Face facts, folks, this is keenly unhealthy. Local hospital administrators have said that about two-thirds of all admissions are due to smoking-related illness. That’s everything from cancer, heart attacks and strokes to emphysema, recurring bronchitis and chronic lung diseases like COPD. And excess weight leads to type 2 diabetes and high blood pressure. These illnesses plague local citizens.
But several writers and callers who have contacted me since the health care forum want to work from a different set of facts. They claim that the majority of attendees at the forum were not overweight, likely didn’t smoke and doubted anyone from the newspaper even came to the event. When pressed about anyone overweight in the audience, they claim those people were bused in from elsewhere.

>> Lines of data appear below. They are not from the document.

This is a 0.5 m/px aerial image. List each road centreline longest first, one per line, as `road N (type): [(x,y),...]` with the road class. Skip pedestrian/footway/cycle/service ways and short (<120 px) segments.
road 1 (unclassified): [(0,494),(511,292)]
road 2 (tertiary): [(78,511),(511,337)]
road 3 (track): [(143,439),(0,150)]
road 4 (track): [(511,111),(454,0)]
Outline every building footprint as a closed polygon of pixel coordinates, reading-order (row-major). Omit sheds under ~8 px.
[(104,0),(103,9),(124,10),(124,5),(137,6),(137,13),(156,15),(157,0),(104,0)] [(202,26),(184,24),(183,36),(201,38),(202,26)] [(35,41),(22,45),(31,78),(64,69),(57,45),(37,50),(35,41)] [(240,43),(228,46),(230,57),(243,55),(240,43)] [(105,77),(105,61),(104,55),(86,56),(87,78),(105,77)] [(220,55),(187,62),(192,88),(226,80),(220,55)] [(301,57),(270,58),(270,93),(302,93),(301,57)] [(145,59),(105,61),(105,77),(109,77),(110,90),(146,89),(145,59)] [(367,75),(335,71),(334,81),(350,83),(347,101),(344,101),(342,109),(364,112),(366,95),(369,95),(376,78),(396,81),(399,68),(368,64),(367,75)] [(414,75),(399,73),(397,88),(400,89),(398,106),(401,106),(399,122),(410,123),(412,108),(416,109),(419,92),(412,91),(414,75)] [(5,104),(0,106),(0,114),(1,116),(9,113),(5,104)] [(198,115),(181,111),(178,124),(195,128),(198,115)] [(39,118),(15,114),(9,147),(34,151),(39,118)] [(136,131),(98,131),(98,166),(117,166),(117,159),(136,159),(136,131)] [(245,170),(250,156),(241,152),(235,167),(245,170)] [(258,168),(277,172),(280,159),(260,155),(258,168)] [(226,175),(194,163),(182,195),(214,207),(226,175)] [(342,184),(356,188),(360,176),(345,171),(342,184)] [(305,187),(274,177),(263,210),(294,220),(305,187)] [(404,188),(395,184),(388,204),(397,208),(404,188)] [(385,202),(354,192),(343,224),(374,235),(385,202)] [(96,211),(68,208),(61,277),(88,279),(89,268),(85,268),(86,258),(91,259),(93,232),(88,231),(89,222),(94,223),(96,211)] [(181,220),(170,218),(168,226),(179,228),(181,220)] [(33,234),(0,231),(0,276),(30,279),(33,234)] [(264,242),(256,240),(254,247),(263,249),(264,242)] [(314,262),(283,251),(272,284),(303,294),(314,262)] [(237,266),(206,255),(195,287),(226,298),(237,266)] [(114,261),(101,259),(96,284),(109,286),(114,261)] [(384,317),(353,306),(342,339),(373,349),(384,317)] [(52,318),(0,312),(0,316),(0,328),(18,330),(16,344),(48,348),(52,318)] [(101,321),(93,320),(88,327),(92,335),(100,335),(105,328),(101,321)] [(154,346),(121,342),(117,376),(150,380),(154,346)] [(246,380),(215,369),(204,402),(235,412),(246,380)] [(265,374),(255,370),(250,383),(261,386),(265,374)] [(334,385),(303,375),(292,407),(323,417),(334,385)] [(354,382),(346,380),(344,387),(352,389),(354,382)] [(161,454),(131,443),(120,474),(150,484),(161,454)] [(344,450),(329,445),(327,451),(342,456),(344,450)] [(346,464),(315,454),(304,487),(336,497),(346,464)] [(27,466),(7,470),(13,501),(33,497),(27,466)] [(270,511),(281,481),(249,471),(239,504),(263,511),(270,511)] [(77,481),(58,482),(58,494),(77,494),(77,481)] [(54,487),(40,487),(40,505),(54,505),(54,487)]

I spent more than four hours at the Southwest Virginia Higher Education Center last week because I wouldn’t write about a local event I hadn’t witnessed. I did not weigh any participants or give them urine tests for nicotine. But I know what I weigh, I trust my own eyes and I believe the facts based on medical tests for the region. I also know what cigarettes look and smell like, since I spent all of my 20s and most of my 30s smoking.
I believe Dr. Jerry Miller, one of the town hall panelists, who founded the largest medical practice in the region and has spent 43 years caring for local patients.
His message was simple: Wellness and prevention is a more effective and less costly path to take, but doctors don’t get paid that way now. To change the system and hold down costs, we need to pay doctors for comprehensive work with patients that helps them lose weight and keep it off, regularly take their needed medicine, set and meet exercise goals, recognize addiction (including nicotine) and work to mitigate it.
His message of personal responsibility, and developing trust with health care providers, was cheered by the crowd. But no one wants to be lectured. When I elaborated on his points, readers went off the rails.
“I don’t think you would have found many people in that audience who ate fried food or smoked that day,” one person e-mailed.
Others claimed that Miller’s statistic – that 67 percent of the regional population is overweight – was way too high. Others claimed it is genetic, versus behavioral. Forget about “pulling the plug on grandma” – they wanted to blame her for their spare tire.
Certainly family history plays a role in health, but smoking and overeating are learned behaviors that can be broken, not genetic dispositions that a person is hopelessly stuck with.
That’s why we can quit smoking – thank goodness – lose weight, change our eating habits and exercise more, despite what we might be doing today. It’s also why my mother is trim and lean at 69 and I am 40 and fatter.
I have mirrors in my house and a scale in the bathroom. Plus, my mother has been working on it for years; I have not. When Dr. Miller was talking about the 67 percent, I knew he meant me and I didn’t take offense. I am making progress, but I know I have many strides to make.
The sooner we see ourselves – whether in the mirror, on the bathroom scale or break our own convoluted view of what overweight, or “fat,” really means, the sooner we can get to work on getting well and preventing disease.
But the word “fat” is a high hurdle, full of stigmas. We’re so afraid of it that we don’t even want to use it to describe our pets.
Case in point: A lost cat classified ad that ran last Sunday in this newspaper called the pet “heavy set.”
Was the owner afraid the cat was going to read the newspaper and take offense at how it was described?